楠瀬 誠志郎(くすのせ せいしろう),塚田 有一(つかだ ゆういち)
楠瀬 誠志郎(くすのせ せいしろう),塚田 有一(つかだ ゆういち)

楠瀬 誠志郎(くすのせ せいしろう) 写真左
発声研究家・ミュージシャン

1986年CBSソニー(現Sony Records)より「宝島」でデビュー。TBS系ドラマ「ぽっかぽか」主題歌「しあわせまだかい」、TBS系ドラマ「ADブギ」主題歌「ほっとけないよ」が70万枚の大ヒット。これまでに13枚のオリジナルアルバム、21枚のシングルを発表。本田美奈子、沢田研二、米良美一、SMAP等、多数のアーティストに楽曲の提供もしている。

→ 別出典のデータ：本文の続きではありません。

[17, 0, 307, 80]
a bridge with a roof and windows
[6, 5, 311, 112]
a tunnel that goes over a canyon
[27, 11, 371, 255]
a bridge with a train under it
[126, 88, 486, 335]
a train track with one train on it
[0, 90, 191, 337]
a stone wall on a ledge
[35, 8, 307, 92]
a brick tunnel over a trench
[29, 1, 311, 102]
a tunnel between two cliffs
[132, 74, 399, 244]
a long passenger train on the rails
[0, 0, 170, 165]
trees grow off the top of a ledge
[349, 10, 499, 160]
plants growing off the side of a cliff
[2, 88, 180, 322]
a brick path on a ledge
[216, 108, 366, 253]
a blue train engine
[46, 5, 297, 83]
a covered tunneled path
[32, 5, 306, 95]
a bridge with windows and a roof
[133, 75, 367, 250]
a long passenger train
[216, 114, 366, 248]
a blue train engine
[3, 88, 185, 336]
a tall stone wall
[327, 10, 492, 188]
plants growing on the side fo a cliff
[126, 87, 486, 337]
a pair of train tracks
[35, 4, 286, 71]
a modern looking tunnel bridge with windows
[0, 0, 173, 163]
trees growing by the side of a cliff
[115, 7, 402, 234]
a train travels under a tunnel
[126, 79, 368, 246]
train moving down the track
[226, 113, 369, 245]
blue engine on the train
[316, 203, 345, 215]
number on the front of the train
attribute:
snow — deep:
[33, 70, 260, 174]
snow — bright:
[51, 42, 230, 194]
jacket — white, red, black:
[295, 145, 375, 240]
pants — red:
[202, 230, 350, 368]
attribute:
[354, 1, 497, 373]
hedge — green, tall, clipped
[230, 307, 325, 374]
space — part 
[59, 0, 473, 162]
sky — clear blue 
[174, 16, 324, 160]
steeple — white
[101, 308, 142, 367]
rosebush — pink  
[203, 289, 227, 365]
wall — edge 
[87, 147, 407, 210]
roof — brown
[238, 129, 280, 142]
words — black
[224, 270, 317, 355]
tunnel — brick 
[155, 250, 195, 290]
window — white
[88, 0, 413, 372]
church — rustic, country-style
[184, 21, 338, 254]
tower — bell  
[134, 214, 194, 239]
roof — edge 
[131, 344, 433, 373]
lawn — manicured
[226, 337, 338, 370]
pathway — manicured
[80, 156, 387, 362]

2000年、ヴォイストレーニングアカデミーAcademy of INTERNALCUBeを設立。アーティストとしての活動の他、現在も表参道のBreavo-paraスタジオで「声」、「表現」の素晴らしさ、楽しさ、気持ちよさを伝え続けている。Breavo-para


塚田 有一(つかだ ゆういち) 写真右
ガーデンプランナー

1991年立教大学経営学科卒業。草月流家元アトリエ、株式会社イデーを経て、2005年に有限会社温室を設立。世田谷ものづくり学校(IID)にて「学校園」を開始。2007年株式会社limbgreenを設立。2009年には東京大学「こまみどりプロジェクト」や赤坂氷川神社「ともえ会」でのワークショップを開催。2011年世田谷ものづくり学校グリーンディレクター/花綵列島プロジェクトを始動。2012年にはOKAMURA Design Space R で企画展“Flow-er”を開催した。